Housman and British song enthusiasts should not delay.

Rob Barnett


OTHER RECORDINGS OF MUSIC BY JOHN R WILLIAMSON
Dunelm Records

Music for Piano Vol. 1: 12 New Piano preludes (1993); 12 Palindromic Preludes (1996); Sonatina No. 2 (1990) Murray Mclachlan (piano) DRD0134
Music for Piano Vol. 2: programme to be decided. Murray Mclachlan (piano) DRD0176
Organ Music by Manchester Composers: includes Williamson Organ Sonata. Ronald Frost (organ) DRD0178

Letter from the composer

Dear Rob

I felt that I just had to write and express my gratitude to you on the most eloquent and discerning review of my 12 Housman Songs Disc. You have indeed reflected a sincere insight into my particular and, if I may say so, my very personal compulsion towards Housman's unique poetical messages. You seem to be the first critic who has uncovered my personal obsession with Housman so accurately. Actually, when I came across Housman's poems in the 80s, I had no idea that he was already so prolifically set by a host of others. I was so drawn to the opposites of pastoral beauty and the irony of man's destruction, the obsession with death, it all seemed to reflect the tragedies of my own life. You certainly saw through me. I became immediately a member of the Housman Society. I have been performed by a few baritones, but several of high repute have not shown a preference for my work.

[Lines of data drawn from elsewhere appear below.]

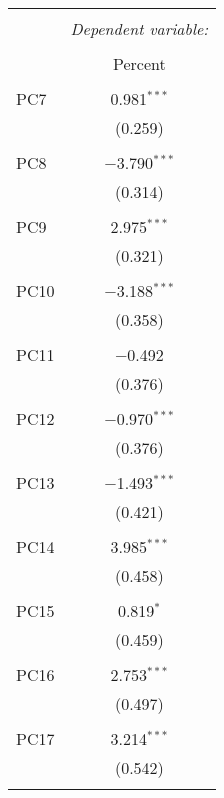 
\begin{table}[!htbp] \centering 
  \caption{} 
  \label{} 
\begin{tabular}{@{\extracolsep{5pt}}lc} 
\\[-1.8ex]\hline 
\hline \\[-1.8ex] 
 & \multicolumn{1}{c}{\textit{Dependent variable:}} \\ 
\cline{2-2} 
\\[-1.8ex] & Percent \\ 
\hline \\[-1.8ex] 
 PC7 & 0.981$^{***}$ \\ 
  & (0.259) \\ 
  & \\ 
 PC8 & $-$3.790$^{***}$ \\ 
  & (0.314) \\ 
  & \\ 
 PC9 & 2.975$^{***}$ \\ 
  & (0.321) \\ 
  & \\ 
 PC10 & $-$3.188$^{***}$ \\ 
  & (0.358) \\ 
  & \\ 
 PC11 & $-$0.492 \\ 
  & (0.376) \\ 
  & \\ 
 PC12 & $-$0.970$^{***}$ \\ 
  & (0.376) \\ 
  & \\ 
 PC13 & $-$1.493$^{***}$ \\ 
  & (0.421) \\ 
  & \\ 
 PC14 & 3.985$^{***}$ \\ 
  & (0.458) \\ 
  & \\ 
 PC15 & 0.819$^{*}$ \\ 
  & (0.459) \\ 
  & \\ 
 PC16 & 2.753$^{***}$ \\ 
  & (0.497) \\ 
  & \\ 
 PC17 & 3.214$^{***}$ \\ 
  & (0.542) \\ 
  & \\ 

\end{tabular}
\end{table}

To fill in some your unknowns about me, I am in my early 70s and have set about 90 of Housman's poems, outstripping all other composers in this field, being about two thirds of his total output. I may say also, after some criticism of my songs by the renowned baritone Stephen Varcoe, that I have revised a great deal of the piano parts in the 12 songs on the disc, which I now consider to be inferior to my revisions. I intend to produce a 2nd. disc of Housman in the near future.

Thank you again for your astonishing perception of my work.